It’s said that imitation is the highest form of flattery, but in musical theater, parody takes top honors. No one is safe from the unsparing gaze of Gerard Alessandrini, godfather of the satirical revue and holder of nothing sacred, who’s been eviscerating musicals since 1982. His Forbidden Broadway series spoofed behemoths (Wicked, Les Misérables) and flops (Spider-Man: Turn Off the Dark) in more than 200 cities before it closed in 2014. Then Hamilton came along. Last year Alessandrini premiered Spamilton: An American Parody in New York to rave reviews. On November 5 it opens at the Kirk Douglas Theatre in Culver City.
The timing couldn’t be better, considering Hamilton’s current run at the Pantages, which you can catch—or try to catch—until December 30. Lin-Manuel Miranda’s hip-hop juggernaut about the life and times of Alexander Hamilton provides the blueprint for Spamilton, though you won’t hear riffs on every song from the original soundtrack. Alessandrini takes aim at Miranda’s status as the Savior of Broadway in a song called “His Shot,” where a caricature of Miranda raps about his own awesomeness; “The Film When It Happens” sees Aaron Burr contemplating Hollywood’s take on Hamilton (Johnny Depp as Hamilton? Russell Crowe as Burr? “What will they pay Lin to get him to sell his performance down the river?” Burr sings).

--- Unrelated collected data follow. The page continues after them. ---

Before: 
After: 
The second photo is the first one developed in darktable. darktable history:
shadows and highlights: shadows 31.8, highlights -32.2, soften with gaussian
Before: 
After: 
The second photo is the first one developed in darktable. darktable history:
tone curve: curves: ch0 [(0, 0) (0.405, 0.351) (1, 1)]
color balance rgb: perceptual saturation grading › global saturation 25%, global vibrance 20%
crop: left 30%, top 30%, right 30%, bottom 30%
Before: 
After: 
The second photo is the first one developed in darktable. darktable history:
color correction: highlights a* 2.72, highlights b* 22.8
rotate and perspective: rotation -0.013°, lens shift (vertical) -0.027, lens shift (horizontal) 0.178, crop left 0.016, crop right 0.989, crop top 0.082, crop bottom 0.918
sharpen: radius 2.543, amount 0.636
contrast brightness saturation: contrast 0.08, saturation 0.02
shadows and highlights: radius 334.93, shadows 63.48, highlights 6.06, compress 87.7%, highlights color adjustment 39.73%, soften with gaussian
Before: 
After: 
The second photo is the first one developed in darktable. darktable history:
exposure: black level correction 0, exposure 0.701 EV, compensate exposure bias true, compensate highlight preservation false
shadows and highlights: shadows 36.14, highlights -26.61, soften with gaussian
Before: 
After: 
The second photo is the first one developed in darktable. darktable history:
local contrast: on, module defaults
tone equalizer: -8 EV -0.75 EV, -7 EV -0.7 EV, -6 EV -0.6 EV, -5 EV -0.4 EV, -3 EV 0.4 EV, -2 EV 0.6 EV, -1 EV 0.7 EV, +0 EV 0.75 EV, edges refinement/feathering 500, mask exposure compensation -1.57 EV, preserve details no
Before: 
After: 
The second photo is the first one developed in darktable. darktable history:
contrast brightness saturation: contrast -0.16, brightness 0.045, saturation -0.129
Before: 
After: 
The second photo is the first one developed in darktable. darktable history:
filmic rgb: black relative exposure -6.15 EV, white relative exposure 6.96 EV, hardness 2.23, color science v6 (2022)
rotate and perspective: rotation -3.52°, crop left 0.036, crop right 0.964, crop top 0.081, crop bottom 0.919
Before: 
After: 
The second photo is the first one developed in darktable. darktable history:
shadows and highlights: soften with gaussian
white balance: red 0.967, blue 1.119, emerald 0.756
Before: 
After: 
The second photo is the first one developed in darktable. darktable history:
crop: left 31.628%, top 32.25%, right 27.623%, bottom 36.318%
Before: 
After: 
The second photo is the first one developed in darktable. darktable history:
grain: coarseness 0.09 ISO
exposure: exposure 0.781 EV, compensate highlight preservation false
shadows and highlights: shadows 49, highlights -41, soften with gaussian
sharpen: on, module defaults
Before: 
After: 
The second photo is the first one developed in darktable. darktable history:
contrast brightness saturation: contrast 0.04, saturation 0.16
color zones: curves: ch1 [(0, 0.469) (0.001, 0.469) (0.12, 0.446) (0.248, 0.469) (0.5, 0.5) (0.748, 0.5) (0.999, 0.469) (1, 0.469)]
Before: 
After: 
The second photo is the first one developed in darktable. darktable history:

Hamilton provides Alessandrini ample ammo (Hammo?), but he still manages to roast other musicals during the speedy 80-minute show: A Sondheim-themed section pits one notorious lyricist against another; a pair of Mormons claims that Hamilton has wiped out their audience. Divas like Barbra and Liza get some face time, too. With tickets for Hamilton pushing $1,600, this Miranda-approved spin-off might be the young, scrappy, and hungry set’s best alternative.